Liszt is certainly self-congratulatory. But wouldn't you be if you were the best pianist who ever lived? I've also heard his music described as mechanical before, but I don't really get it. It's certainly very tightly structured, but I don't find the effect at all mechanical. To me, the 12 Transcendental Etudes are music from another realm, and no.5 (Gordon's link) is my favourite. It's like a little gang of impish spirits have sneaked into our material reality and are running amuck.

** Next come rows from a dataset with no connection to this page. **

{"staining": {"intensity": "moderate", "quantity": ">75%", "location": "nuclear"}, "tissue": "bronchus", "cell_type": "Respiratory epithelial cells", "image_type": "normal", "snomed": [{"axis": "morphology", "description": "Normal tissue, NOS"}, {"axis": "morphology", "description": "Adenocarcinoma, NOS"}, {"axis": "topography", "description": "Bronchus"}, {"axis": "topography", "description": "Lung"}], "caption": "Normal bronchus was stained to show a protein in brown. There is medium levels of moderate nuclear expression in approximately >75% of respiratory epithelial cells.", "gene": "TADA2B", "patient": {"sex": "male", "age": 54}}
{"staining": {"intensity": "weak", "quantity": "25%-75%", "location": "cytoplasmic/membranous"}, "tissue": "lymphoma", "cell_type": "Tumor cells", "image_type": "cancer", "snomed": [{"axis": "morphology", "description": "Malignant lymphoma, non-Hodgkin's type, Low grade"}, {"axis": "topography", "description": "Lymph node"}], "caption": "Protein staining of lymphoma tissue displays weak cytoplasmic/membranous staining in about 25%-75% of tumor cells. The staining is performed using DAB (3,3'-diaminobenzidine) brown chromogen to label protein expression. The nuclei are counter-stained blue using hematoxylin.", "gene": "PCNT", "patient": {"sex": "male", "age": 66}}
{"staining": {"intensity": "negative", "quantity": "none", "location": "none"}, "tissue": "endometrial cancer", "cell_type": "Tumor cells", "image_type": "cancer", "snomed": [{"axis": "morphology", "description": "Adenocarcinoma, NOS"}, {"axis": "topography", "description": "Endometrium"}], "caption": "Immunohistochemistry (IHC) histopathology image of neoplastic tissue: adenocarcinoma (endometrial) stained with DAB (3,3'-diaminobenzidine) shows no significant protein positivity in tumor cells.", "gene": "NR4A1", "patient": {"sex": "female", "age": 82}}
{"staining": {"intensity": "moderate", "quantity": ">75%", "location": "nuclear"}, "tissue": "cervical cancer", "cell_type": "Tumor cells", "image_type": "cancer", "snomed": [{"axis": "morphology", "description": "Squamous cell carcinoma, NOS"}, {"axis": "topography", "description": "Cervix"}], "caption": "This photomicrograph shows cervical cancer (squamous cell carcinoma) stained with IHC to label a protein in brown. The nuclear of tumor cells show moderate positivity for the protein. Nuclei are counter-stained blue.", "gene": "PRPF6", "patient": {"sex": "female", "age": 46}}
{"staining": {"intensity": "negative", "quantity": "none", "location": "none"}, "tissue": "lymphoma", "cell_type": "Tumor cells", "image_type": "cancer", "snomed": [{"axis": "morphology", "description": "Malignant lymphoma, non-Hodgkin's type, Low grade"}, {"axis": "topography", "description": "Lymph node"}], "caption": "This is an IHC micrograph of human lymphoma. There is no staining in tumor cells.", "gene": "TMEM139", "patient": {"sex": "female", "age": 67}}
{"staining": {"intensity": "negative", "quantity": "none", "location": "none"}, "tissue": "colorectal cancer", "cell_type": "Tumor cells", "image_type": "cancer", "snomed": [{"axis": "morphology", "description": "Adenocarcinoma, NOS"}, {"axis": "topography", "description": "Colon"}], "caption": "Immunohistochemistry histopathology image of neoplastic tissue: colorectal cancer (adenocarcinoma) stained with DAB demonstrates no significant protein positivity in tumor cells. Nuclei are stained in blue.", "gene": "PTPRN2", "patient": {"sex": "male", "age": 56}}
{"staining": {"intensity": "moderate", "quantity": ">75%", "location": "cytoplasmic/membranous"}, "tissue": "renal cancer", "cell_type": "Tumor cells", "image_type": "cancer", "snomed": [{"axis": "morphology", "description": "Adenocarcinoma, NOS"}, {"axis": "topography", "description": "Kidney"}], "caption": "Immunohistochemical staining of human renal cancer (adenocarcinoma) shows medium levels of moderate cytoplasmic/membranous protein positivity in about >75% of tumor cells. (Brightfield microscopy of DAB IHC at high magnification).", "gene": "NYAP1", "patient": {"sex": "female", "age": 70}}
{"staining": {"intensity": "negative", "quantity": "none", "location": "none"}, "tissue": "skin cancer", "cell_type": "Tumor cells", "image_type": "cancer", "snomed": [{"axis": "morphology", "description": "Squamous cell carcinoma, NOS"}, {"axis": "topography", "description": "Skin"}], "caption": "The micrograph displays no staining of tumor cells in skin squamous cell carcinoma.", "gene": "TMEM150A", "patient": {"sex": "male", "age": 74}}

As for Trivinof's interpretation, well, he's clearly possessed by the spirit of Liszt. I think to hear him play is to witness the supernatural. And he's not all manic bashing, he can do exquisite heartbreaking beauty as well:

https://www.youtube.com/watch?v=SQcZR8EasM0&

If the Liszt was some fierce, dynamic roof; then the Chopin is a entirely holdless friction slab. Who's to say which is more difficult? 

In reply to Jon Stewart:

Agreed. Liszt is really over-the-top, so a bit like a multi-pitch rock climb with each pitch taking outrageous lines.

In reply to Jon Stewart:

Thanks for posting the link to the Chopin Nocturne. Sublime.

 krikoman 15 Feb 2020
In reply to paul mitchell:

'orrible init?

Sounds like a load of cats fighting on a piano

While it might be very difficult and hard work, it's equally both to have to listen to.

Post edited at 22:19
 john arran 15 Feb 2020
In reply to krikoman:

I draw an analogy with special effects in films. They can be jaw-droppingly spectacular but if the special effects (the musical virtuosity) are a major part of the film then it's unlikely that the storyline or the dialogue (the melody or the lyrics) will be truly memorable.